Felix van Groeningen n’est pas un inconnu de la Croisette ou d’autres festivals (La Merditude des Choses, Alabama Monroe, Belgica, My Beautiful Boy). Il nous revient toujours avec un brin d’émotion, qui gagne à être connu du grand public. C’est chose faite avec son dernier film tourné aux Etats-Unis. À présent, il est temps de se tourner vers une nouvelle complicité, où la paternité devient une passerelle vers la fraternité. Une amitié naît de l’enfance et se reconstruit à l’âge adulte. Une aventure au sommet, remplie d’amour et de peine, réunit le cinéaste belge à sa compagne, Charlotte Vandermeersch, afin d’immortaliser les fortes sensations d’un voyage fait d’allers et de retours, entre le temps et l'espace.
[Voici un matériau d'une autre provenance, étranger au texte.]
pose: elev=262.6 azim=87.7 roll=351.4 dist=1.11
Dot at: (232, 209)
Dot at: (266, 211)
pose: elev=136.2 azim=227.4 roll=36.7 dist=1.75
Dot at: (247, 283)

C’est dans les Aples italiennes qu’ils se tournent, face à l’immensité du décor, les inspirant davantage pour mettre en scène les relations conflictuelles et fraternelles de deux garçons. Pietro (Luca Marinelli) n’est pas du coin, mais la période estivale lui a donné l’occasion de rencontrer Bruno (Alessandro Borghi). L’un mène une vie plus aisée que l’autre, tandis que l’un aura plus d’assurance et d’énergie à revendre. Pourtant, leurs différences s’effacent dès lors qu’ils entreprennent l’ascension de la montagne. Il n’y a plus qu’un fil pour les unir, comme pour sceller leur destin, notamment à travers la figure du père de Pietro, qui reconnaîtra en Bruno le fils spirituel qui partagerait sa passion pour ce genre de randonnée. Tout le récit déroule toute sa force tranquille dans une endurance admirable, qu’il convient de découvrir dans des conditions optimales et propices à une évasion de 2h27.
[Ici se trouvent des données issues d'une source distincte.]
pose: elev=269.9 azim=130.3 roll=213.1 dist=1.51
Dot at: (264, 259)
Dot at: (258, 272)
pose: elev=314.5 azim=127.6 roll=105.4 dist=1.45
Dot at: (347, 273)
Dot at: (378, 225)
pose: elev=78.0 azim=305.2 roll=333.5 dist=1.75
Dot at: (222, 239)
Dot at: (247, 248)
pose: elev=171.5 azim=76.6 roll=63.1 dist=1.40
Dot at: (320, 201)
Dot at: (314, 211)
Cette durée admettra toutefois ses moments de suspensions, qui se confondent avec la contemplation personnelle des cinéastes, jusqu’à citer leur approche un peu citadine dans ces contrées désertées qui reçoivent la visite occasionnelle de touristes. Le rapport à la nature devient alors un sujet que l’on remet au centre des discussions, où Pietro serait le narrateur et l’explorateur. Il n’est d’ailleurs pas très étonnant de voir l’adaptation du roman de Paolo Cognetti tomber entre les mains de van Groeningen, qui déjà pu explorer des thématiques qu’il retrouve et qu’il exploite à la manière d’un ermite qui aurait atteint sa maturité. Les longueurs peuvent ainsi se dissiper à travers le parcours atypique du héros un peu solitaire, fragile, mais convaincu qu’il lui reste encore une ascension de plus pour gagner la compréhension d’une vie qui lui échappe. Il ne sait pas où aller, ni quand s’arrêter. Une chose est sûre cependant, il n’est pas près de quitter cette vallée, où ses souvenirs d’enfance pèsent sur son présent. Une maison fait-main en témoigne, tout comme le dernier homme qui renonce à l’appel de l’aventure, pour finalement chercher la même chose, à savoir le bonheur.
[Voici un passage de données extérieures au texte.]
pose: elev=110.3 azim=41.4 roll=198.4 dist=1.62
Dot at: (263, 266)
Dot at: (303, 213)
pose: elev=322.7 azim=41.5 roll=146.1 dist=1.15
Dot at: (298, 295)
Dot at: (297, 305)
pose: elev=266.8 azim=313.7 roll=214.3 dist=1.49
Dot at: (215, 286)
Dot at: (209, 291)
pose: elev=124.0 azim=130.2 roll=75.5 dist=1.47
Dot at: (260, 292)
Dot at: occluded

Par sa photographie somptueuse et son format 4:3 qui donne des vertiges, « Le Otto Montagne » (Les Huits Montagnes) convoque la sensibilité d’un spectateur, dont le goût de l’aventure pourrait être réveillé l’instant d’une œuvre qui en dégage sa passion et sa richesse. Deux hommes confrontent leur mode de vie, leur passé et leur avenir, le tout rythmé par des ellipses essentielles à leur développement, leur déracinement et leur apprentissage. Le fantôme de leur paternel erre encore dans le hors-champ, mais leur lutte pour se libérer d’un héritage force le respect. On regrettera toutefois de ne pas retrouver cette masse émotionnelle nous frapper avec tout le poids d’une montagne, en guise de réconciliation ou de carte postale.